By ensuring that the configuration of a board committee does not extend to a size that would be more than half of the board, the company can seek comfort that there is no premeditated consensus amongst board members when recommendations flow from the board committees to the board.
In addition, it is interesting to note that in effecting the demarcation of board chairmen from board committees, some companies have also undertaken to review the remuneration package of the board chairman to ensure that the recalibration does not compromise the overall competitiveness of the chairman’s remuneration package which is critical to attract high calibre individuals.
Whilst progressive companies have taken this stipulation (i.e. detachment of board chairman from board committees) on their stride, there are still a discernible number of companies which continue to dither or even attempt circumvent the application of the practice.
For example, some companies have undertaken to perform a cosmetic change by detaching the board chairman from the board committees on paper but in essence, continue to have them as a permanent invitee of the board committee.
Rather interestingly, there are also companies which do not subscribe to the saying, “what is good for the goose should also be good for the gander”.
This cohort opt to harp on strict literal reading that the application only relates to the audit committee, nomination committee or remuneration committee (promulgated by the Malaysian Code on Corporate Governance) and resultantly, they are insisting that the board chairman should be allowed to assume additional positions or be able to continue occupying other board committees such as risk committee, investment committee, procurement committee and the like.
It is acknowledged that some may argue on the exceptions to the rationale of introducing this practice.
One may posit that the chairman is capable of displaying heightened objectivity and thus, can mediate deliberations flowing from the board committee to the board in a non-partisan manner.
Alternatively, the board members may represent strong minded individuals who will not allow recommendations from the board committee (comprising the chairman) to be steamrolled at the board level.

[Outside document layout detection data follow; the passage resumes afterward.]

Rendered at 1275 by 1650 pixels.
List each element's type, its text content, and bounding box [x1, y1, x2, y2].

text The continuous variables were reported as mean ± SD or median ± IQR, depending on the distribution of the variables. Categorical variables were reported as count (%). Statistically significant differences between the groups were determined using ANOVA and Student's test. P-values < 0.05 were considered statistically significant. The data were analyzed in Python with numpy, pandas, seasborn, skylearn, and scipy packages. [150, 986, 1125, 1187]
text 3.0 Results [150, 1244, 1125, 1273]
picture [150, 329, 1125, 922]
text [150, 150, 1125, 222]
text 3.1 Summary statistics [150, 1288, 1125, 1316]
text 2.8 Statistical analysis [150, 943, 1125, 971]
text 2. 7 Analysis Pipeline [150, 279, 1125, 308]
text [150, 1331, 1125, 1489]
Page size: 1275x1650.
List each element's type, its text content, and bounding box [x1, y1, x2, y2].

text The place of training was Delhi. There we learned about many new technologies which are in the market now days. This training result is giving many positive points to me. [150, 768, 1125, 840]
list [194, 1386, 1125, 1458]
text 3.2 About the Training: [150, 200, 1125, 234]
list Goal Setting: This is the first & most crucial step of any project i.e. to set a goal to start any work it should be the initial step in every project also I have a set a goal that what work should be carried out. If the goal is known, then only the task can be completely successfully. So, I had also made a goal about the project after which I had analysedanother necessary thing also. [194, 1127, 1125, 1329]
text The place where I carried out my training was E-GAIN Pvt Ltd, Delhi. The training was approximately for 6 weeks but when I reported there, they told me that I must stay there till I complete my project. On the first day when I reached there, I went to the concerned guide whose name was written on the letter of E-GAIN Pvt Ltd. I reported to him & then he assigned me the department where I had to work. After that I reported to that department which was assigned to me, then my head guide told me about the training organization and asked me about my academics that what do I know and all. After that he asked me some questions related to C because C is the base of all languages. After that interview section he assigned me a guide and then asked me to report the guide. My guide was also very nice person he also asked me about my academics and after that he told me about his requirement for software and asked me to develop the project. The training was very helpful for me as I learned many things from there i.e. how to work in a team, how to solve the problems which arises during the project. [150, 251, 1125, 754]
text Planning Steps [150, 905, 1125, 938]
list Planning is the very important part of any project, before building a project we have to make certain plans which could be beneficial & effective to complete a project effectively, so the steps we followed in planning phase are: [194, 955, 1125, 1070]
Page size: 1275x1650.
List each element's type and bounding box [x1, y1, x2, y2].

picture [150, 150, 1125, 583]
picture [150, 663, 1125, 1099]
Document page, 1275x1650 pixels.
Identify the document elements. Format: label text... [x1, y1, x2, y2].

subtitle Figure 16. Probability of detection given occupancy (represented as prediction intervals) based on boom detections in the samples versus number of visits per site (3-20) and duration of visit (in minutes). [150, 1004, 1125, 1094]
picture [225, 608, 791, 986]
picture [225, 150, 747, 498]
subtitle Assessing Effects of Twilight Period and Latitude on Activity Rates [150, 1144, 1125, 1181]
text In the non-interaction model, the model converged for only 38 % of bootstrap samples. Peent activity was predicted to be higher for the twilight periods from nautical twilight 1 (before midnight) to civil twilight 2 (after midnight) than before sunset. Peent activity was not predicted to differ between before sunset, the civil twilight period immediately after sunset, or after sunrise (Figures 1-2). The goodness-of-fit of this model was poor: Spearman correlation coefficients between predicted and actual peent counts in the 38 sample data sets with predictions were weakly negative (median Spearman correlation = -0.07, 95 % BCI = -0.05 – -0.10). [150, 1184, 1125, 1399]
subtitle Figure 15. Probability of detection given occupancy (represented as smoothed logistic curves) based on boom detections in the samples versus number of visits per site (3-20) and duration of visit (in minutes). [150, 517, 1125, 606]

These are certainly valid considerations but as with most intricate corporate governance matters, it is best to err on the side of prudence when it comes to policy making and application in substance by listed issuers across varied sizes and sectors.
All in all, it is worth emphasising that effective board chairmen are ones who do not call the shots or take centre stage by being first among equals or but rather, they create enabling conditions for other directors to cogitate on matters put forth for deliberations. Such chairmen recognise their role to be less of a commander but more of facilitator.